[Records from a dataset]
----------------------------------------

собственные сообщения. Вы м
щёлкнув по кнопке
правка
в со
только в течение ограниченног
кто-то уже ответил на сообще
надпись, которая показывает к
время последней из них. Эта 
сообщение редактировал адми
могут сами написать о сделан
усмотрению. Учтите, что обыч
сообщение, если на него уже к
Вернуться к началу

----------------------------------------

_Assignment_. Search the data above for "сообщение" and copy every line where it turns up.

_Answer below_.
сообщение редактировал адми
сообщение, если на него уже к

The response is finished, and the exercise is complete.